The EHCP evidence will all be submitted in the Autumn Term (some point in September 2017). Leo will be a Year 2 by this point and the developmental gap widens yet again. I need all of this to happen so that I can set Leo up to succeed in wake of the health visitor setting him up to fail. 

The health visitor was supposed to be the pillar I could rely on, the pillar that Leo could rely on, but when she dropped like a domino she caused a ripple effect that has continued to fall until there was nothing left standing. 

No support, no guidance.

It was just the blind leading the blind.

Going through a similar experience?
The best advice I can give anyone who is in the position I was in, or continues to be in, is look at your options. If you aren't being provided with any support or you have no idea what the next step should be, this could be a good starting point:

- Speak to nursery/early learning environment about concerns.
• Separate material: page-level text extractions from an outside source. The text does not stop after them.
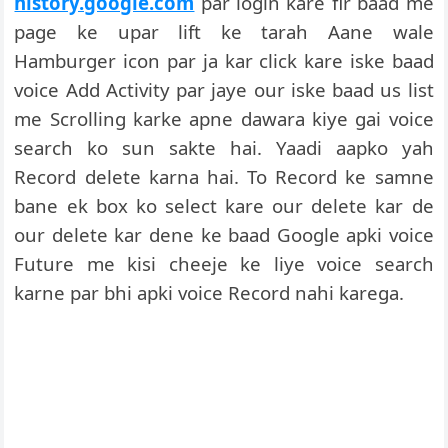
history.google.com
par login kare fir baad me
page ke upar lift ke tarah Aane wale
Hamburger icon par ja kar click kare iske baad
voice Add Activity par jaye our iske baad us list
me Scrolling karke apne dawara kiye gai voice
search ko sun sakte hai. Yaadi aapko yah
Record delete karna hai. To Record ke samne
bane ek box ko select kare our delete kar de
our delete kar dene ke baad Google apki voice
Future me kisi cheeje ke liye voice search
karne par bhi apki voice Record nahi karega.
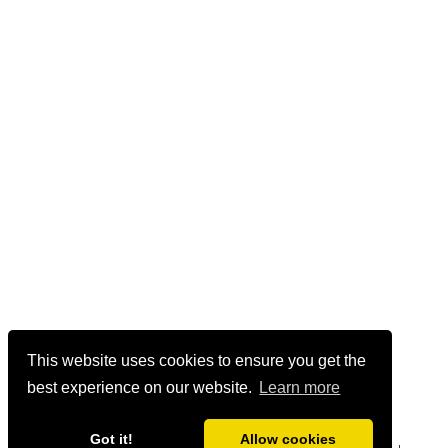
This website uses cookies to ensure you get the
best experience on our website.
Learn more
Got it!
Allow cookies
If your child is still under the care of the Health Visitor arrange a meeting between the nursery and HV so that they can liaise with each other and come up with the best strategy moving forward. 

- Don't be afraid to chase people - Keep phoning/emailing until you get the result you need.
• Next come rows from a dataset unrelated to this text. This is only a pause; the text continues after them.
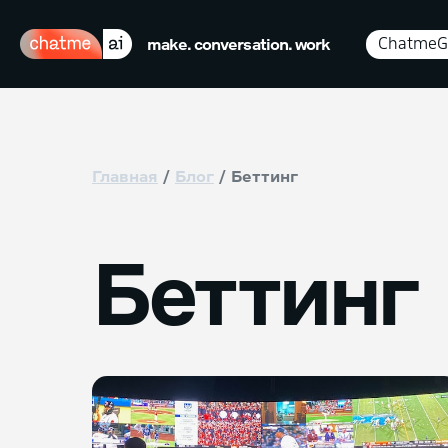
ChatmeG
make. conversation. work
Главная
Блог
Беттинг
Беттинг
- Speak with school SEN teacher about how they are catering to your child's needs and what they could be doing, mention an EHCP and see what they think.

- Education, Health and Care Plan (EHCP) This involves a process of gathering information from the relevant people or agencies, including the views, interests and aspirations of the parents and child or young person. The needs assessment will help to determine whether additional provisions need to be made through an EHCP. These plans replace statements of SEN and Learning Difficulty Assessments (LDAs) for children and young people with the most complex needs, from birth up to the age 25. 

If like me this has never been recommended to you, you can apply for it yourself if you have copies of the evidence to demonstrate that it is necessary. You would need to notify the school of the application as they will need to collect and provide the additional evidence. 

You can find out more about your local EHCP offering by visiting your local Council Education Department for your area. If you put 'Council Education Department' into Google followed by where you live, you should be pointed to the right place, and the EHCP's usually fall under the SEN (Special Educational Need's) category. 

I will be doing a post all about EHCP's in the coming weeks.

- Push a Pediatrician Referral Through -  If you have concerns, or people involved in the education of your child are highlighting concerns, you can do this yourself. Book a doctor's appointment, go armed with all the evidence you can carry and insist that they make the referral.

I just wish I had stamped my feet a long time ago, I have always been afraid to nag or stand on anyone's toes, but the reality is that keeping on top of people and sometimes going over their heads is the only way to move forward. 

I will be sharing a post all about EHCP's in the coming weeks, and I will put as much information as I can to try and help you with your own applications. 

At the end of the day we just have to keep fighting the good fight, and provide our little people with everything they need so that they can achieve the very best of their abilities.